Ted Heath had immersed himself in policy, and management techniques, before he took office in 1970: if stiff and not particularly popular, he seemed serious and credible. But it all fell apart in short order. Gordon Brown was an intellectual heavyweight, a tough operator and a very experienced chancellor. Within months, his aura of invincibility had been stripped away.
On the other hand, Margaret Thatcher was seen as something of a joke when she outmanoeuvred her party’s big beasts to seize control of the Tories in 1975. Her opponents eventually had their laughter stuffed back down their throats. You never do quite know how anyone will do in really high office. They don’t even know themselves.
So it’s at least possible that Truss will surprise on the upside. Indeed, the chatter in Westminster and Whitehall places the bar so low for her that it’s likely she’ll step (though perhaps not leap) over expectations pretty easily.
After all, any prime minister can deploy enormous inbuilt advantages. They control the Government’s agenda. They are able to brief the press, placing campaigns, stories and ideas where and when they want.
New leaders almost always receive some sort of bounce in the opinion polls, too, as ex-loyalists return home after scandals and recriminations, and more uncommitted voters not unreasonably give a relatively fresh face a chance to see what they can do.
Combine the two, and anyone moving into No. 10 can feel the wind at their backs. It will help Truss in this respect that chunks of the legacy print press – especially the Daily Mail, key to her appeal at the moment among members – seems very strongly behind her.
Consider, also, her strategic positioning. She is making absolutely clear that she will slash taxes, at a time when many voters in every income group feel very squeezed indeed by some of the highest taxes they have known for decades.

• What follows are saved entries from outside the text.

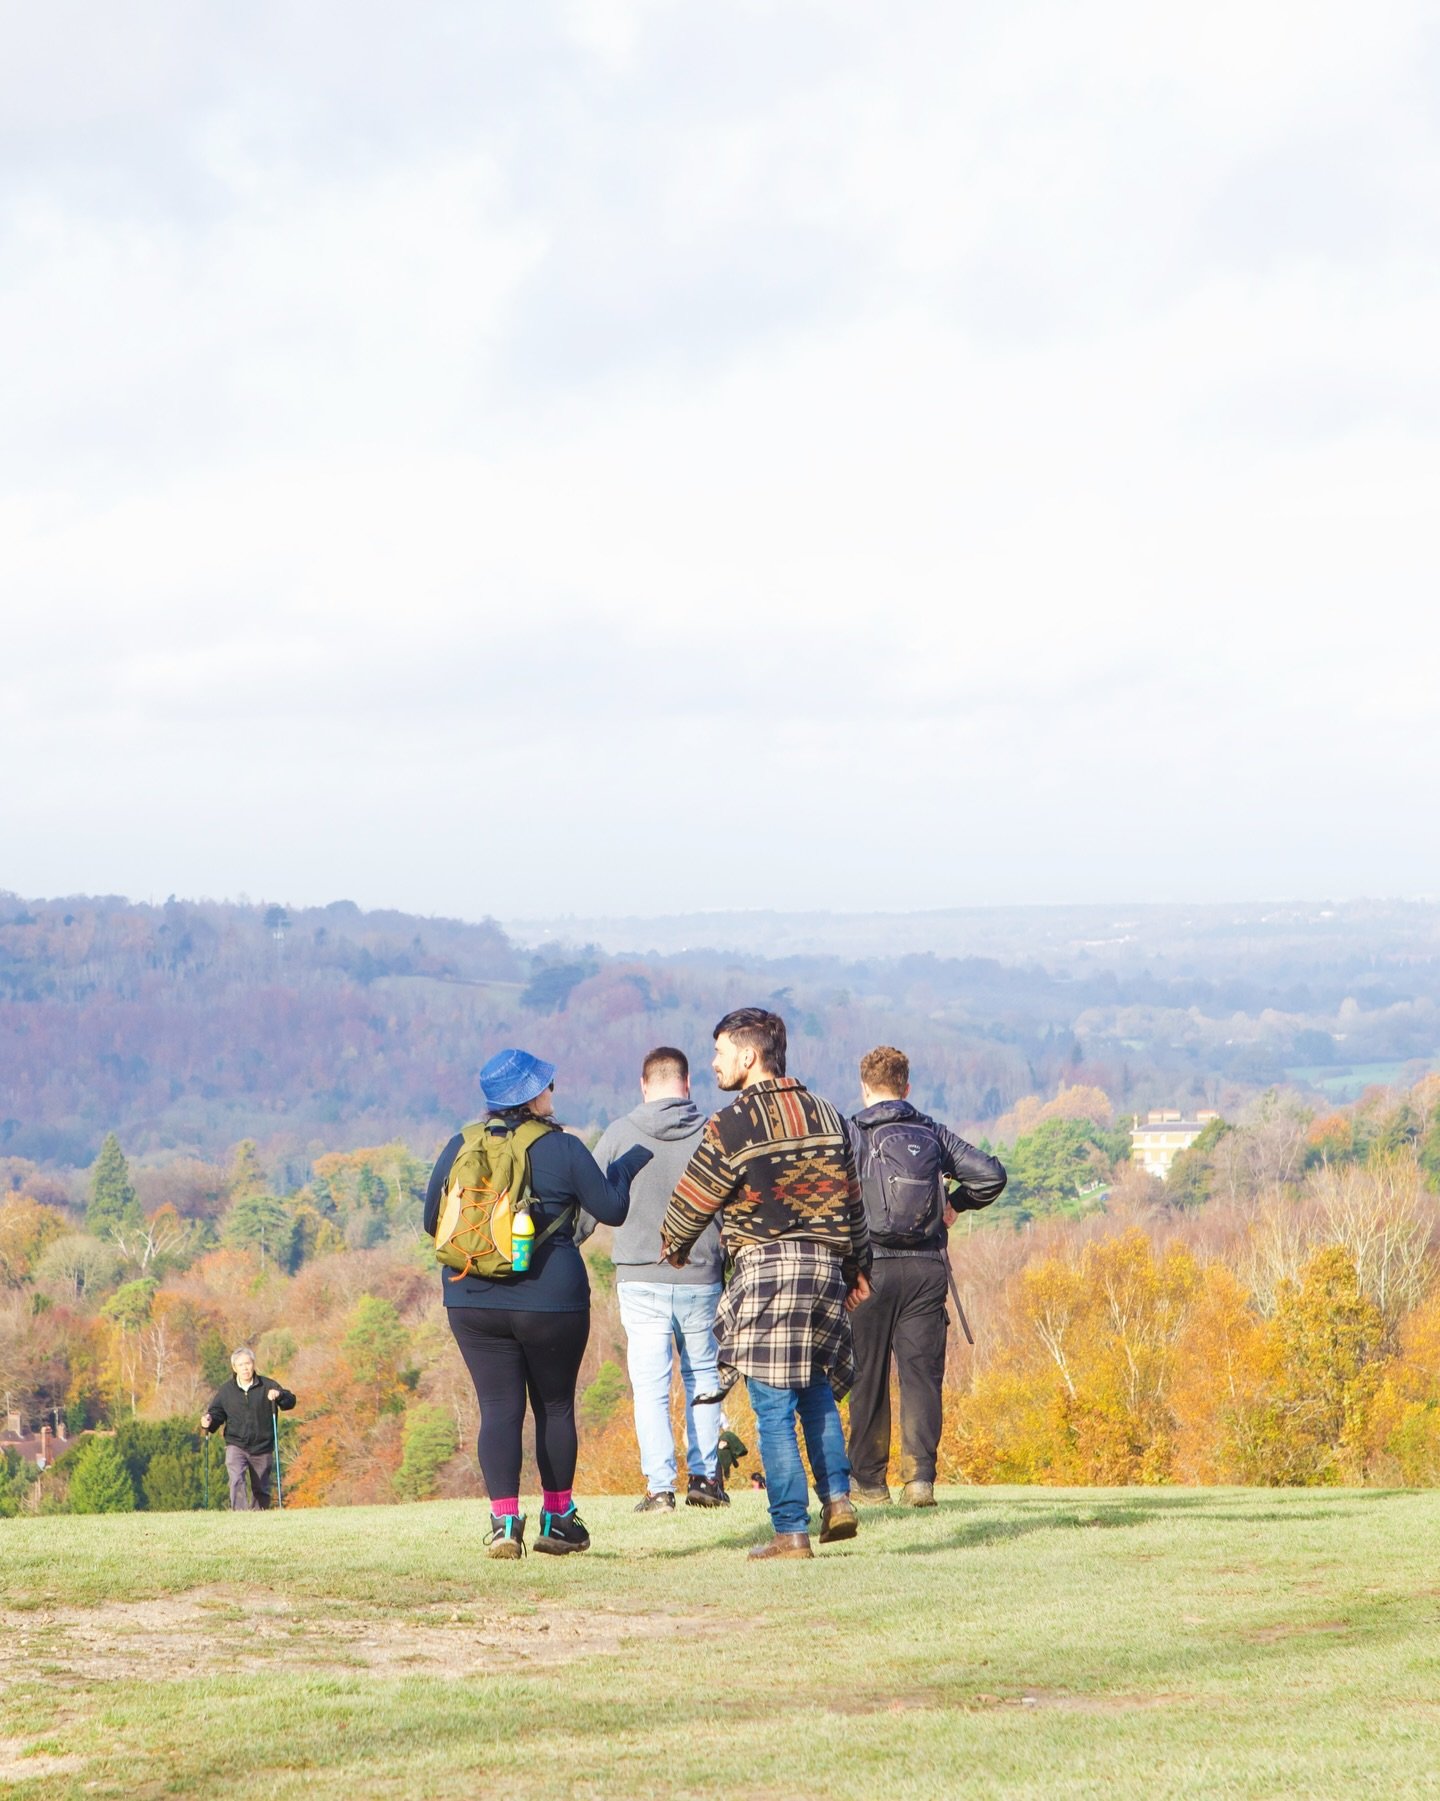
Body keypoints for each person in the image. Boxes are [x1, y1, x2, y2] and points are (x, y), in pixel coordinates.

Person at [661, 1007, 872, 1561]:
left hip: (767, 1271)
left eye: (720, 1052)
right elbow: (853, 1202)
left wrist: (675, 1247)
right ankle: (838, 1499)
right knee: (817, 1389)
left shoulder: (732, 1124)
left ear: (748, 1056)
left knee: (773, 1405)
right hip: (825, 1268)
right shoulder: (827, 1113)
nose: (713, 1063)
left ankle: (790, 1532)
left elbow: (693, 1198)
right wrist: (856, 1269)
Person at [423, 1047, 647, 1560]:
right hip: (551, 1300)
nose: (553, 1092)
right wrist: (627, 1166)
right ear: (531, 1095)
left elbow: (429, 1219)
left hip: (471, 1297)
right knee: (555, 1406)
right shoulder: (562, 1147)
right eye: (547, 1085)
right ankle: (558, 1518)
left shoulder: (461, 1144)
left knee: (497, 1409)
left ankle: (504, 1524)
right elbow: (611, 1209)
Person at [844, 1045, 1007, 1507]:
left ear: (864, 1087)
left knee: (867, 1376)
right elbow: (991, 1175)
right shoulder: (931, 1132)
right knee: (920, 1376)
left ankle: (870, 1483)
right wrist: (956, 1204)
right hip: (925, 1269)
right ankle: (920, 1480)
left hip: (868, 1267)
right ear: (907, 1087)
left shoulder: (851, 1132)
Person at [589, 1046, 727, 1512]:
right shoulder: (713, 1132)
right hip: (701, 1274)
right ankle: (706, 1479)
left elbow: (590, 1203)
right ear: (687, 1084)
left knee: (650, 1387)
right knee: (703, 1375)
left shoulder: (620, 1133)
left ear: (644, 1085)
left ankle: (660, 1487)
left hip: (639, 1277)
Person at [200, 1347, 295, 1511]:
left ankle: (258, 1518)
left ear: (253, 1364)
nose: (245, 1368)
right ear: (234, 1368)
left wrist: (279, 1395)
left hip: (263, 1445)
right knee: (236, 1479)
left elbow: (290, 1402)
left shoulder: (267, 1385)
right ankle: (240, 1515)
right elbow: (216, 1413)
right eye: (241, 1365)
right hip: (236, 1444)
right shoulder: (226, 1391)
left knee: (261, 1488)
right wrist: (208, 1421)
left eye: (248, 1363)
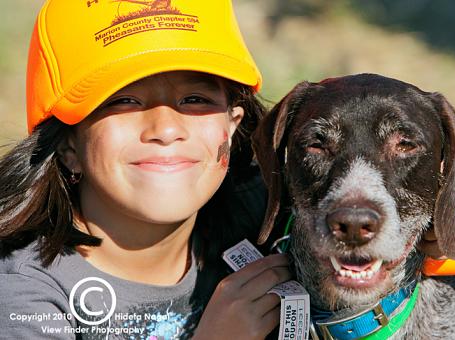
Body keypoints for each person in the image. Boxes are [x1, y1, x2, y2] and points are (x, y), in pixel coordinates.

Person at [0, 0, 290, 339]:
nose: (165, 129)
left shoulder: (270, 228)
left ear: (232, 127)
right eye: (124, 100)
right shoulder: (23, 293)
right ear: (67, 146)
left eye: (195, 98)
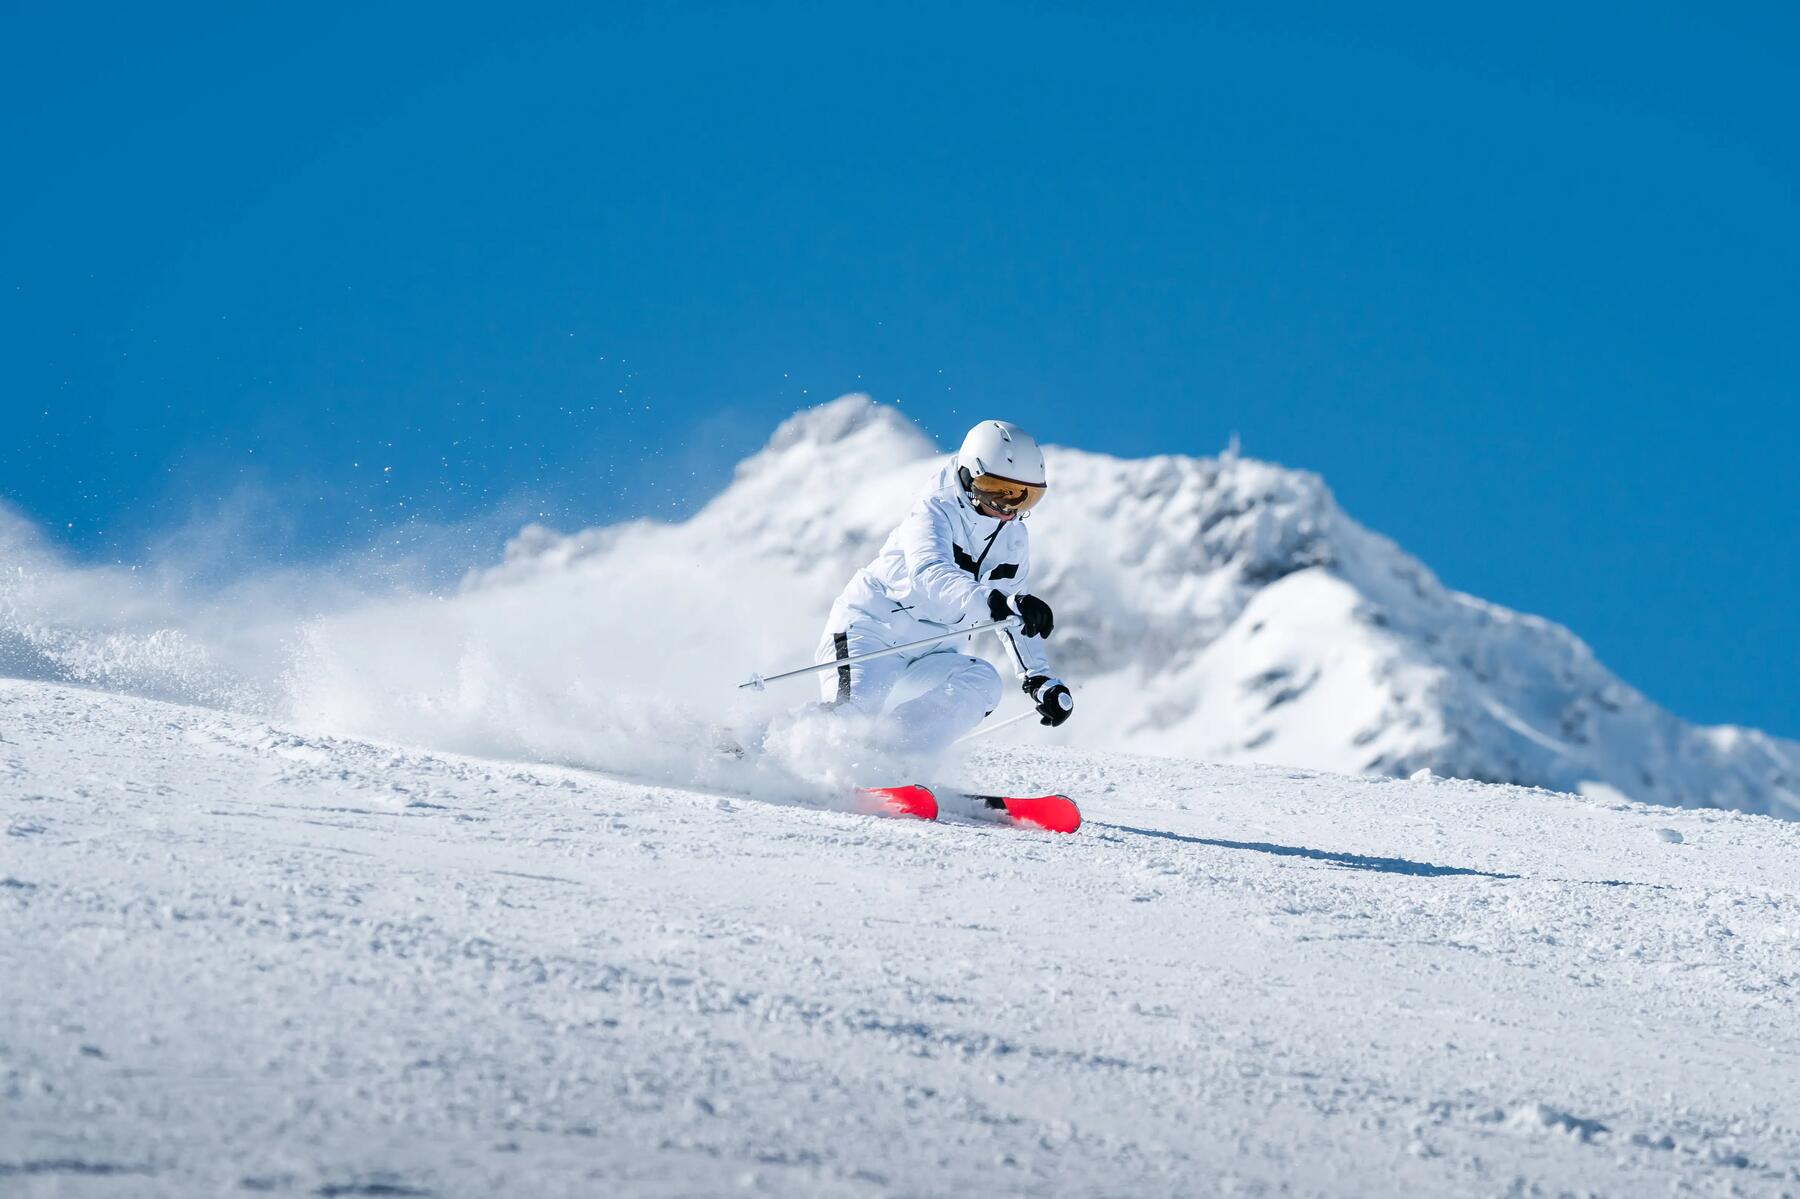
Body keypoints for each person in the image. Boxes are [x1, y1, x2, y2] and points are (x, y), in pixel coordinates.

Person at [812, 419, 1073, 753]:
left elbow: (1012, 616)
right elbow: (930, 573)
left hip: (936, 649)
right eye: (996, 491)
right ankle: (749, 745)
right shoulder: (934, 509)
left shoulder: (1014, 538)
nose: (1007, 509)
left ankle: (891, 757)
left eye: (1025, 498)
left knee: (981, 683)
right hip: (872, 631)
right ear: (968, 476)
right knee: (850, 717)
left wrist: (1038, 678)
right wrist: (997, 602)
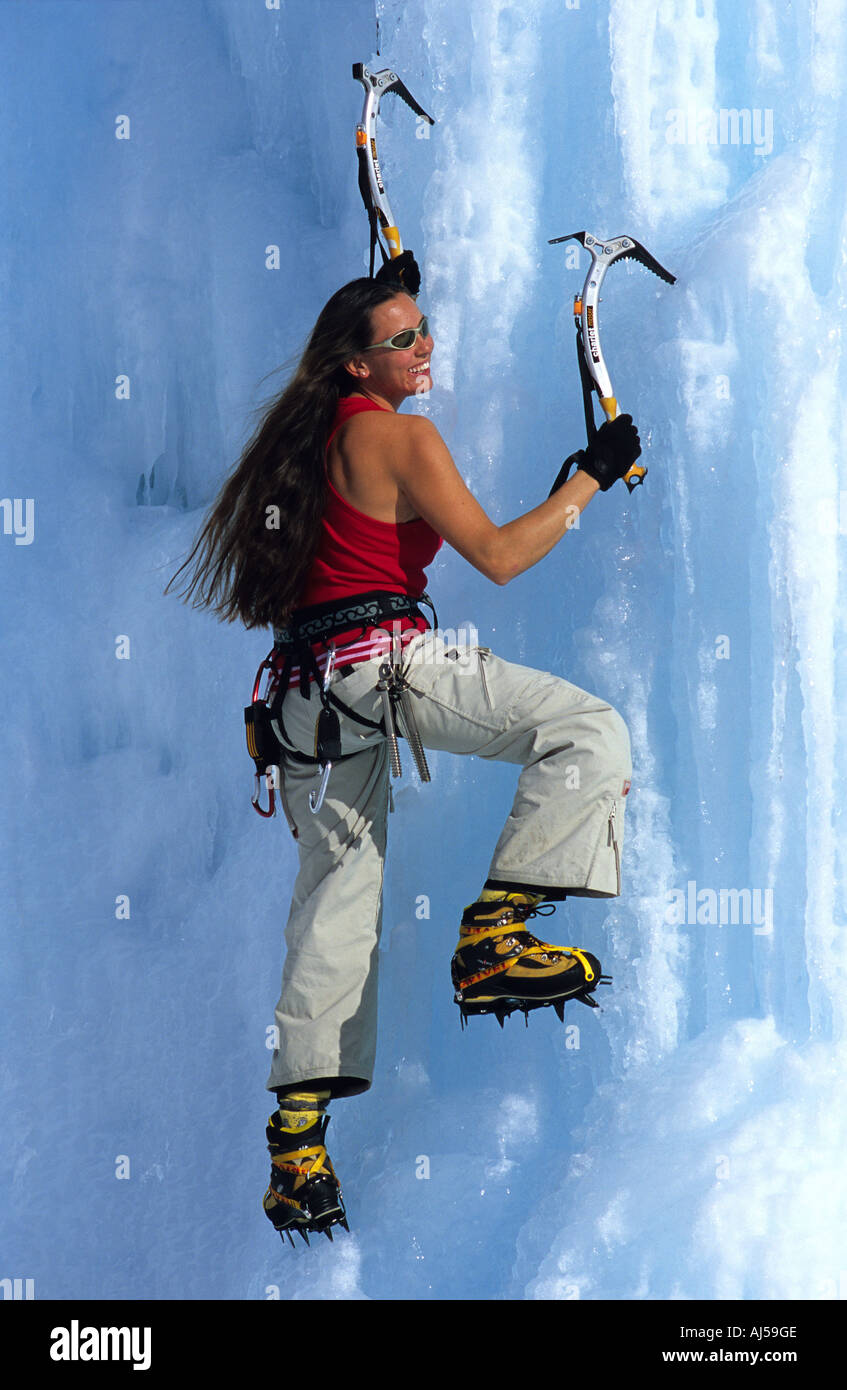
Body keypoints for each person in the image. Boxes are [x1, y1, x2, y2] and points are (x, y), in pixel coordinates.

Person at [167, 256, 639, 1244]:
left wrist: (390, 288)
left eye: (424, 330)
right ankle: (497, 934)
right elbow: (502, 556)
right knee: (586, 729)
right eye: (406, 338)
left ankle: (297, 1150)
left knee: (335, 904)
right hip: (386, 666)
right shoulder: (398, 437)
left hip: (299, 700)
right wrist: (590, 479)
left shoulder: (307, 449)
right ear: (355, 363)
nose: (428, 348)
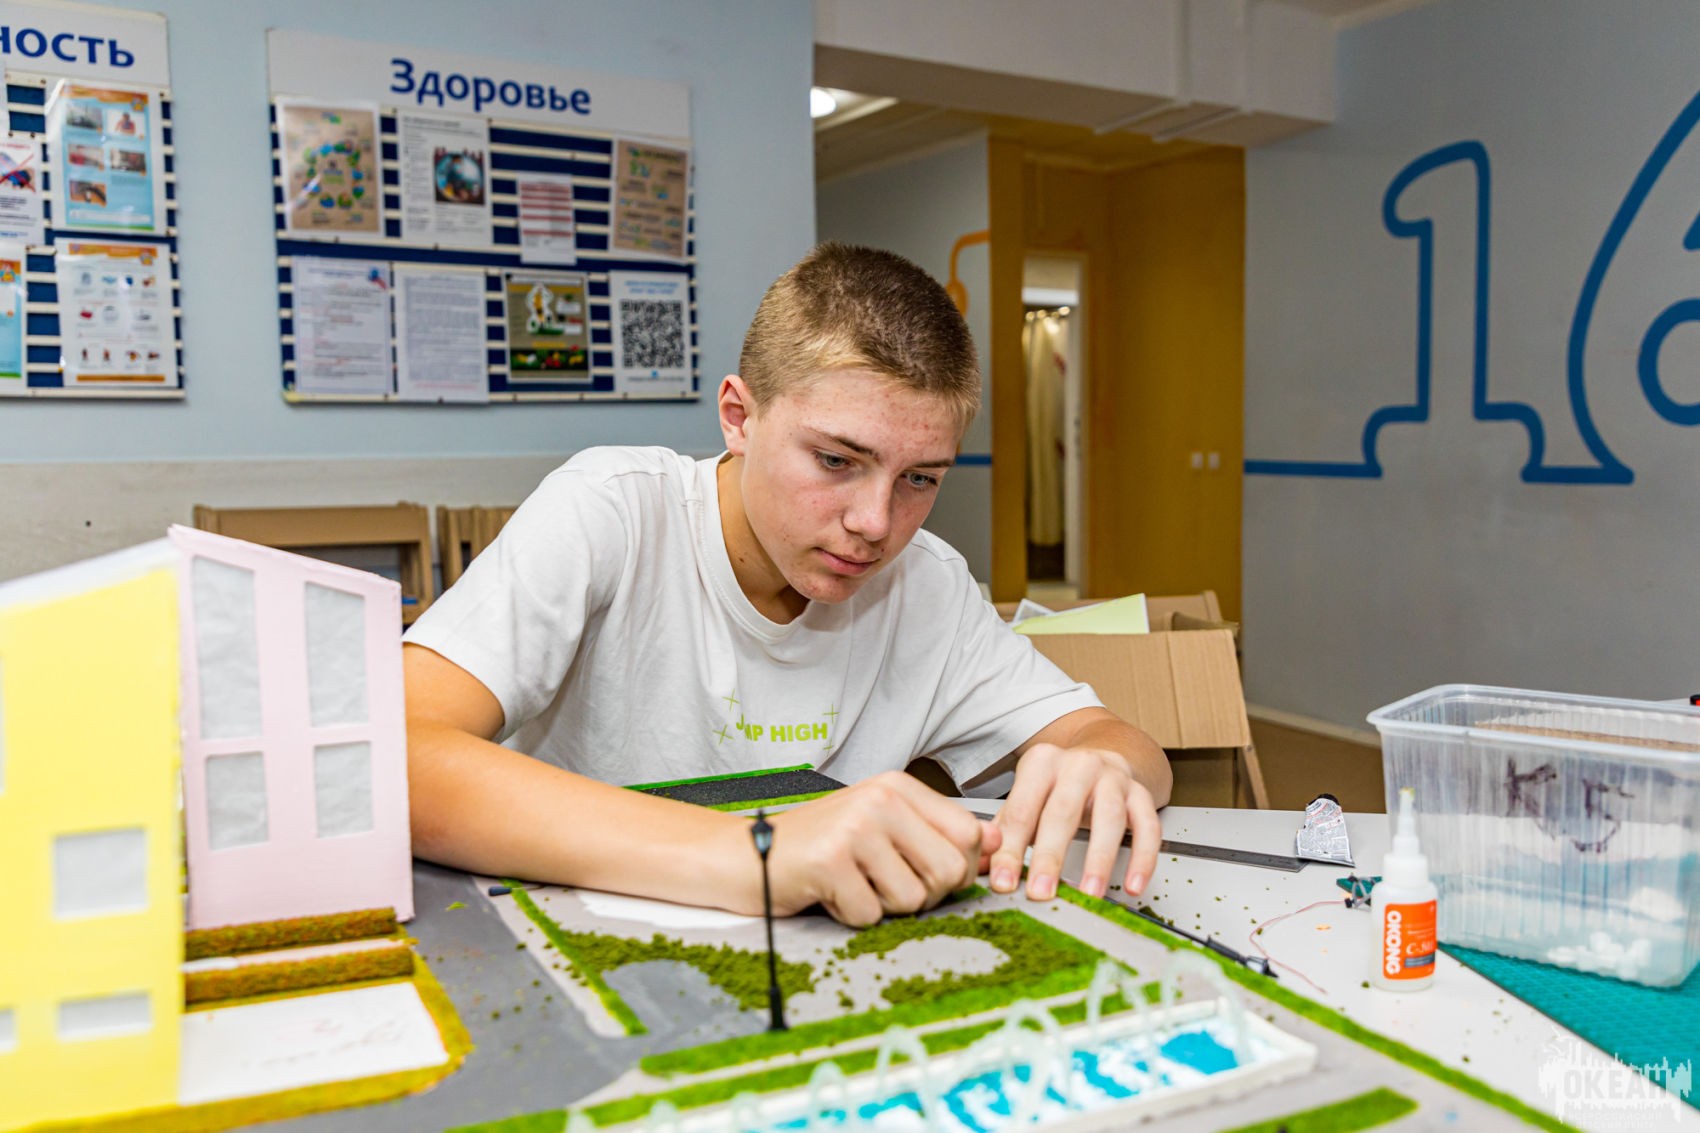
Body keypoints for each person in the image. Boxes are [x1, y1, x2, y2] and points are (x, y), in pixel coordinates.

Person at [404, 242, 1171, 927]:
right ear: (739, 417)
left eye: (920, 478)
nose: (875, 523)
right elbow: (397, 753)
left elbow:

That populist appeal to keep money in people’s pockets is likely to chime much more with an age of big promises (and small delivery) than Sunak’s belief in budgetary responsibility – deferring income, yet again, for employees who have not seen their wages rise since before the Great Recession.
Sunak can easily be painted as a rich man playing at politics, committed not so much to struggling workers as to his own rather smooth and over-burnished image. His slickness and fluency jar with an era when it is authenticity, not advocacy, that seems to convince.
Somehow, Truss has also managed to paint herself as some sort of ultra-Brexiteer (despite having campaigned for Remain). This will shore up her rightwards flank against any renewed insurgency by Nigel Farage, or at least prevent more votes leaking away to the Reform party.
Party management will also be easier under Truss than Sunak. Hard Brexiteers seem more willing and able to make trouble than those One Nation Conservatives that remain within the fold, and Truss seems to have convinced them that she has their best interests at heart.
Boris Johnson, nursing his wounds on the back benches, is also far less likely to take aim at Truss. She is much closer to him in outlook, and was more loyal to him near the end, than Sunak was.
All of this is meant as a corrective to conventional wisdom. In fact, Truss has shown little in the way of the vision, competence and authority she will need as she confronts Britain’s present crises. But politics also retains its capacity to surprise. So, just possibly, does Liz Truss.